Task prompt> Any pictures should be dropped; everything else in the records is to be returned exactly.

Data extract>
+===+

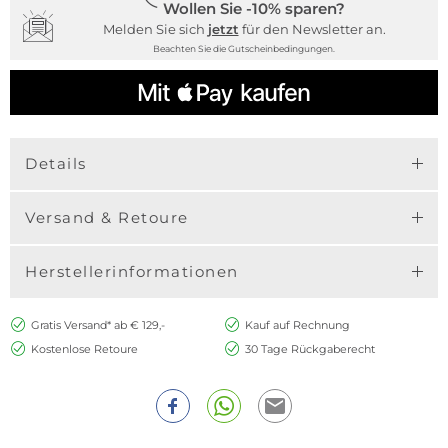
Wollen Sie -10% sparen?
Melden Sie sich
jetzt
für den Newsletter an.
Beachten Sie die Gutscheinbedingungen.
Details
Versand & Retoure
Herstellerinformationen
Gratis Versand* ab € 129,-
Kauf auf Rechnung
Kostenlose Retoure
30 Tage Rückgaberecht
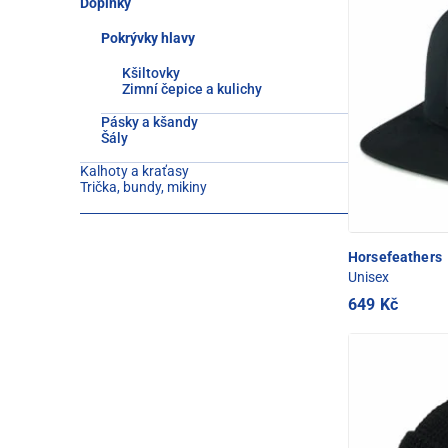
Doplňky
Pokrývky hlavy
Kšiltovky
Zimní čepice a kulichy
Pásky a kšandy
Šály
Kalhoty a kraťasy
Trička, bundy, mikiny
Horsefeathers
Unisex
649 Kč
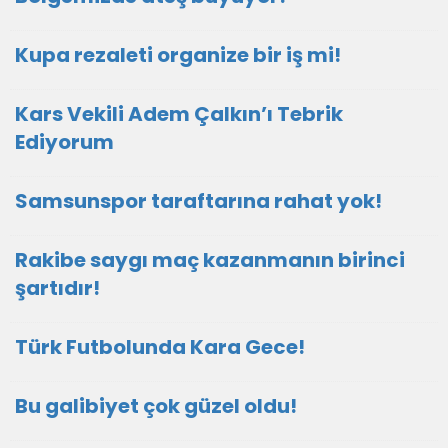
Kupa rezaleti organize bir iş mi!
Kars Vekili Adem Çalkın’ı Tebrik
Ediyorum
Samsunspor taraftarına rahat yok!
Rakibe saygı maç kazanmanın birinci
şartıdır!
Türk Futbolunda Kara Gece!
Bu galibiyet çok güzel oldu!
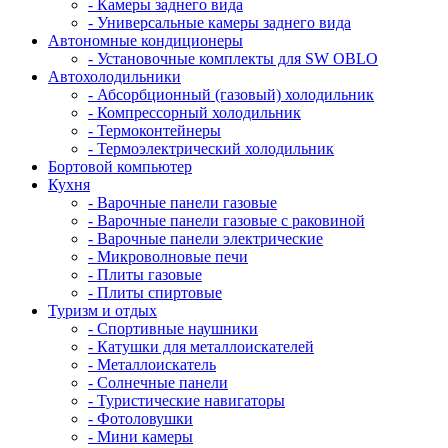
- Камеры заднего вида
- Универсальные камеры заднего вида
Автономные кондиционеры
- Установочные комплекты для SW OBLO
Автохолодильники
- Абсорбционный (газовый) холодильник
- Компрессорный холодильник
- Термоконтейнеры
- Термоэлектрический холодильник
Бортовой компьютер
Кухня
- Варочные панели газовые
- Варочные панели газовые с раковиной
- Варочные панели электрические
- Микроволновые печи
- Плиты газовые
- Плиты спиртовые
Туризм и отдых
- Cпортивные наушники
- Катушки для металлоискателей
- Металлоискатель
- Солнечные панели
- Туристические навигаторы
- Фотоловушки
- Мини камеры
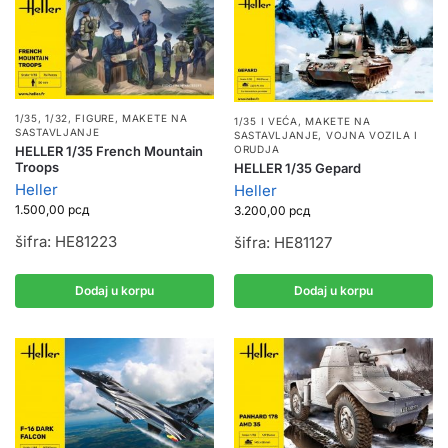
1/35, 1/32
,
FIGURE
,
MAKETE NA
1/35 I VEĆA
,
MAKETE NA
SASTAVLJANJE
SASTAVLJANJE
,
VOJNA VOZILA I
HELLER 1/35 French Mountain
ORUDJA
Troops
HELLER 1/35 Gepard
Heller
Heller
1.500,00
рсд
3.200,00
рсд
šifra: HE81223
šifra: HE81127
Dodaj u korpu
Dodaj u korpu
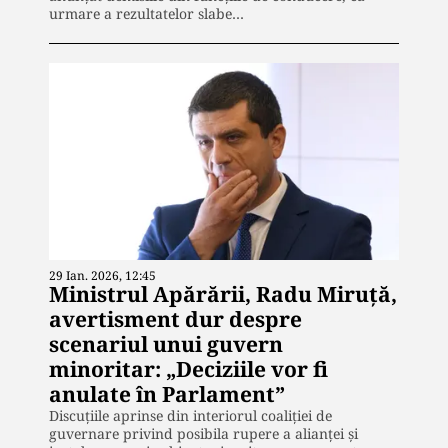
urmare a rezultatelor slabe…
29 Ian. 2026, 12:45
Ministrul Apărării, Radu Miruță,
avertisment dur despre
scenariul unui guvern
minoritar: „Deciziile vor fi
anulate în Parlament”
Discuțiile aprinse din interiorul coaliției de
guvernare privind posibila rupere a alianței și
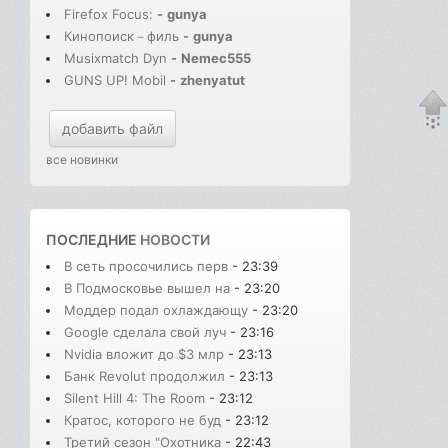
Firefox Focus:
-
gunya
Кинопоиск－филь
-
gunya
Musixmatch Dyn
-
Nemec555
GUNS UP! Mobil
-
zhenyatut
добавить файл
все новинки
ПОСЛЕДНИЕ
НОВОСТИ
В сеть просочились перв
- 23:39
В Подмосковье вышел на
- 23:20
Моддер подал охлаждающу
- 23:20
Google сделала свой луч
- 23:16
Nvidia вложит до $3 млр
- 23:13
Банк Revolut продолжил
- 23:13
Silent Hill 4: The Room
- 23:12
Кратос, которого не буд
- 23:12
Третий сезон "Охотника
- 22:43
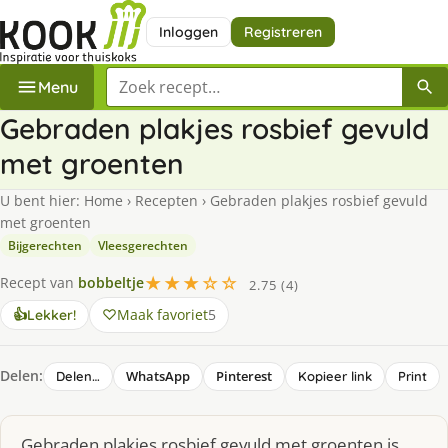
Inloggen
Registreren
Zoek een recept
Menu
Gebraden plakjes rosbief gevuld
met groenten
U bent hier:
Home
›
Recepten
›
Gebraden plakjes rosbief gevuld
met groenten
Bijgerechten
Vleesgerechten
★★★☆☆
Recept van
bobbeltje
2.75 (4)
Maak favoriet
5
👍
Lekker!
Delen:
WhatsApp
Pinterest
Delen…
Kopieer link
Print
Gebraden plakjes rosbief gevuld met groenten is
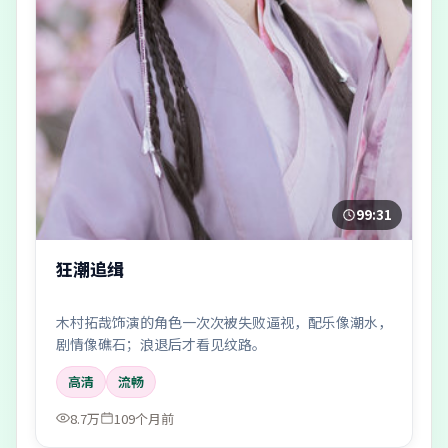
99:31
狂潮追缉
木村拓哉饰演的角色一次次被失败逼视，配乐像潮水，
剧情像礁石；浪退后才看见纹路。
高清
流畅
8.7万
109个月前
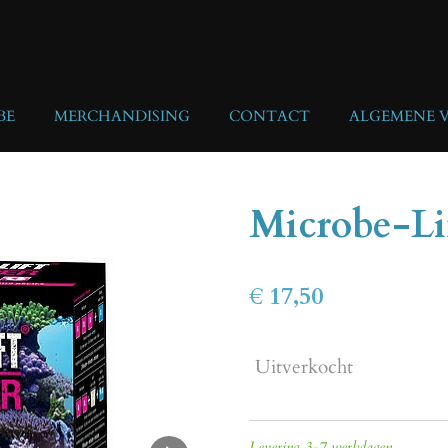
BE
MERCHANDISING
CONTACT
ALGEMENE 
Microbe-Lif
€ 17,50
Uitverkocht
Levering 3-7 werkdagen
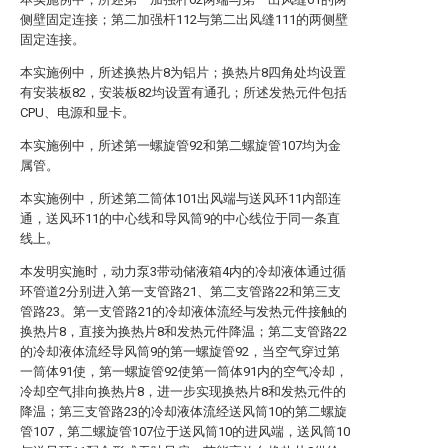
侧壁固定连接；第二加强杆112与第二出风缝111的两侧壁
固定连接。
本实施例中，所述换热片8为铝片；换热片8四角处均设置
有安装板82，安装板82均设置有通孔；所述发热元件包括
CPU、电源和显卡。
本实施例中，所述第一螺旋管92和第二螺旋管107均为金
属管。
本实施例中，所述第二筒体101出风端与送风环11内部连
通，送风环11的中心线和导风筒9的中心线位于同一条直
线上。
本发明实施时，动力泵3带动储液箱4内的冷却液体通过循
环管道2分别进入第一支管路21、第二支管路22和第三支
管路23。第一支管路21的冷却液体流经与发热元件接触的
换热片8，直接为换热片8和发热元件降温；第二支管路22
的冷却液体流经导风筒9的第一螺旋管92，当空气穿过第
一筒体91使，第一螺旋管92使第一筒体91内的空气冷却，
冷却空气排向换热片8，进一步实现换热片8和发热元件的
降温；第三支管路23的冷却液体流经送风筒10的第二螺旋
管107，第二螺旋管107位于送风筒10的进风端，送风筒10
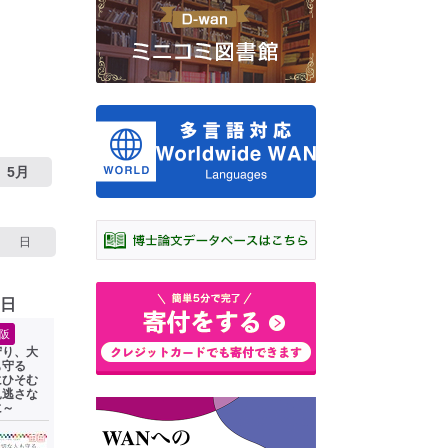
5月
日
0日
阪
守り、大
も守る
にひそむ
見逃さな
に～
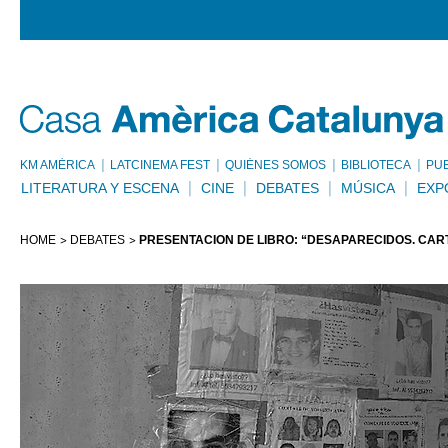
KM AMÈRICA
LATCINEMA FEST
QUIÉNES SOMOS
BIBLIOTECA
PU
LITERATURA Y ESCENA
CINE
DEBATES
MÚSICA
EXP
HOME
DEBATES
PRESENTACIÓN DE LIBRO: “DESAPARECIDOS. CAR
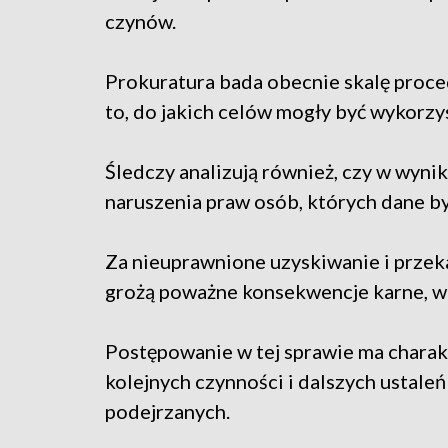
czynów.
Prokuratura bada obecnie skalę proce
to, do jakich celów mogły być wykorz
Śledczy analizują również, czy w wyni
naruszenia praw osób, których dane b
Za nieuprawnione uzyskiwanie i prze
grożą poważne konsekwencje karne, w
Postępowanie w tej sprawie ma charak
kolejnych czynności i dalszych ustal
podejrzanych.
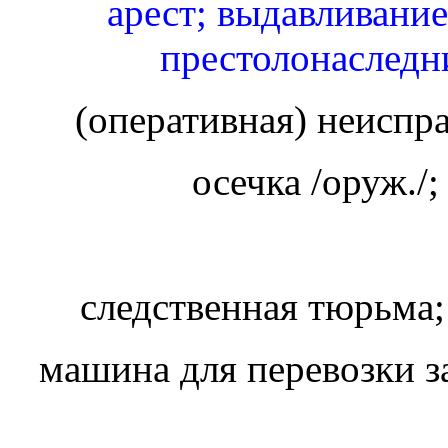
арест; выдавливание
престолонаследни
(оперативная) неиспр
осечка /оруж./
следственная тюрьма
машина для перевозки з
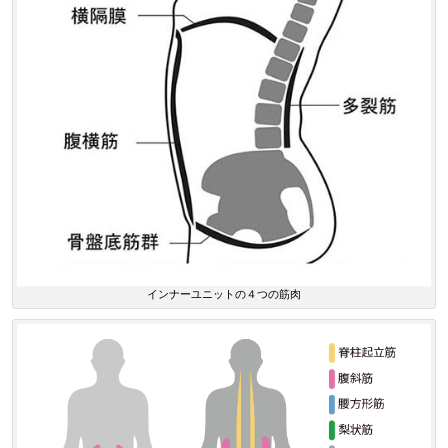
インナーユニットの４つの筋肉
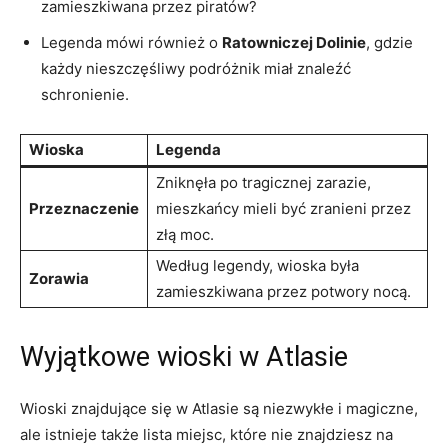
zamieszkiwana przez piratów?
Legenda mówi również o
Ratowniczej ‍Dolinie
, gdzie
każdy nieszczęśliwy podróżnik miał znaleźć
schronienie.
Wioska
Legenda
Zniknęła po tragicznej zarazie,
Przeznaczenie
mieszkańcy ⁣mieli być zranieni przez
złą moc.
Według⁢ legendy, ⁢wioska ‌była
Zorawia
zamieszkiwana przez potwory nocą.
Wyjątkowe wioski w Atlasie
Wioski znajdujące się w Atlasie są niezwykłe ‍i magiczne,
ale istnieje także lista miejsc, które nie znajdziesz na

+===+

Written solution>
Wollen Sie -10% sparen?
Melden Sie sich
jetzt
für den Newsletter an.
Beachten Sie die Gutscheinbedingungen.
Details
Versand & Retoure
Herstellerinformationen
Gratis Versand* ab € 129,-
Kauf auf Rechnung
Kostenlose Retoure
30 Tage Rückgaberecht
Doplňky
Pokrývky hlavy
Kšiltovky
Zimní čepice a kulichy
Pásky a kšandy
Šály
Kalhoty a kraťasy
Trička, bundy, mikiny
Horsefeathers
Unisex
649 Kč
Kupa rezaleti organize bir iş mi!
Kars Vekili Adem Çalkın’ı Tebrik
Ediyorum
Samsunspor taraftarına rahat yok!
Rakibe saygı maç kazanmanın birinci
şartıdır!
Türk Futbolunda Kara Gece!
Bu galibiyet çok güzel oldu!
- Камеры заднего вида
- Универсальные камеры заднего вида
Автономные кондиционеры
- Установочные комплекты для SW OBLO
Автохолодильники
- Абсорбционный (газовый) холодильник
- Компрессорный холодильник
- Термоконтейнеры
- Термоэлектрический холодильник
Бортовой компьютер
Кухня
- Варочные панели газовые
- Варочные панели газовые с раковиной
- Варочные панели электрические
- Микроволновые печи
- Плиты газовые
- Плиты спиртовые
Туризм и отдых
- Cпортивные наушники
- Катушки для металлоискателей
- Металлоискатель
- Солнечные панели
- Туристические навигаторы
- Фотоловушки
- Мини камеры
1/35, 1/32
,
FIGURE
,
MAKETE NA
1/35 I VEĆA
,
MAKETE NA
SASTAVLJANJE
SASTAVLJANJE
,
VOJNA VOZILA I
HELLER 1/35 French Mountain
ORUDJA
Troops
HELLER 1/35 Gepard
Heller
Heller
1.500,00
рсд
3.200,00
рсд
šifra: HE81223
šifra: HE81127
Dodaj u korpu
Dodaj u korpu
urmare a rezultatelor slabe…
29 Ian. 2026, 12:45
Ministrul Apărării, Radu Miruță,
avertisment dur despre
scenariul unui guvern
minoritar: „Deciziile vor fi
anulate în Parlament”
Discuțiile aprinse din interiorul coaliției de
guvernare privind posibila rupere a alianței și
Firefox Focus:
-
gunya
Кинопоиск－филь
-
gunya
Musixmatch Dyn
-
Nemec555
GUNS UP! Mobil
-
zhenyatut
добавить файл
все новинки
ПОСЛЕДНИЕ
НОВОСТИ
В сеть просочились перв
- 23:39
В Подмосковье вышел на
- 23:20
Моддер подал охлаждающу
- 23:20
Google сделала свой луч
- 23:16
Nvidia вложит до $3 млр
- 23:13
Банк Revolut продолжил
- 23:13
Silent Hill 4: The Room
- 23:12
Кратос, которого не буд
- 23:12
Третий сезон "Охотника
- 22:43
Inloggen
Registreren
Zoek een recept
Menu
Gebraden plakjes rosbief gevuld
met groenten
U bent hier:
Home
›
Recepten
›
Gebraden plakjes rosbief gevuld
met groenten
Bijgerechten
Vleesgerechten
★★★☆☆
Recept van
bobbeltje
2.75 (4)
Maak favoriet
5
👍
Lekker!
Delen:
WhatsApp
Pinterest
Delen…
Kopieer link
Print
Gebraden plakjes rosbief gevuld met groenten is
99:31
狂潮追缉
木村拓哉饰演的角色一次次被失败逼视，配乐像潮水，
剧情像礁石；浪退后才看见纹路。
高清
流畅
8.7万
109个月前
BE
MERCHANDISING
CONTACT
ALGEMENE 
Microbe-Lif
€ 17,50
Uitverkocht
Levering 3-7 werkdagen
侧壁固定连接；第二加强杆112与第二出风缝111的两侧壁
固定连接。
本实施例中，所述换热片8为铝片；换热片8四角处均设置
有安装板82，安装板82均设置有通孔；所述发热元件包括
CPU、电源和显卡。
本实施例中，所述第一螺旋管92和第二螺旋管107均为金
属管。
本实施例中，所述第二筒体101出风端与送风环11内部连
通，送风环11的中心线和导风筒9的中心线位于同一条直
线上。
本发明实施时，动力泵3带动储液箱4内的冷却液体通过循
环管道2分别进入第一支管路21、第二支管路22和第三支
管路23。第一支管路21的冷却液体流经与发热元件接触的
换热片8，直接为换热片8和发热元件降温；第二支管路22
的冷却液体流经导风筒9的第一螺旋管92，当空气穿过第
一筒体91使，第一螺旋管92使第一筒体91内的空气冷却，
冷却空气排向换热片8，进一步实现换热片8和发热元件的
降温；第三支管路23的冷却液体流经送风筒10的第二螺旋
管107，第二螺旋管107位于送风筒10的进风端，送风筒10
5月
日
0日
阪
守り、大
も守る
にひそむ
見逃さな
に～
KM AMÈRICA
LATCINEMA FEST
QUIÉNES SOMOS
BIBLIOTECA
PU
LITERATURA Y ESCENA
CINE
DEBATES
MÚSICA
EXP
HOME
DEBATES
PRESENTACIÓN DE LIBRO: “DESAPARECIDOS. CAR
czynów.
Prokuratura bada obecnie skalę proce
to, do jakich celów mogły być wykorz
Śledczy analizują również, czy w wyni
naruszenia praw osób, których dane b
Za nieuprawnione uzyskiwanie i prze
grożą poważne konsekwencje karne, w
Postępowanie w tej sprawie ma charak
kolejnych czynności i dalszych ustal
podejrzanych.
арест; выдавливание
престолонаследни
(оперативная) неиспр
осечка /оруж./
следственная тюрьма
машина для перевозки з
インナーユニットの４つの筋肉
zamieszkiwana przez piratów?
Legenda mówi również o
Ratowniczej ‍Dolinie
, gdzie
każdy nieszczęśliwy podróżnik miał znaleźć
schronienie.
Wioska
Legenda
Zniknęła po tragicznej zarazie,
Przeznaczenie
mieszkańcy ⁣mieli być zranieni przez
złą moc.
Według⁢ legendy, ⁢wioska ‌była
Zorawia
zamieszkiwana przez potwory nocą.
Wyjątkowe wioski w Atlasie
Wioski znajdujące się w Atlasie są niezwykłe ‍i magiczne,
ale istnieje także lista miejsc, które nie znajdziesz na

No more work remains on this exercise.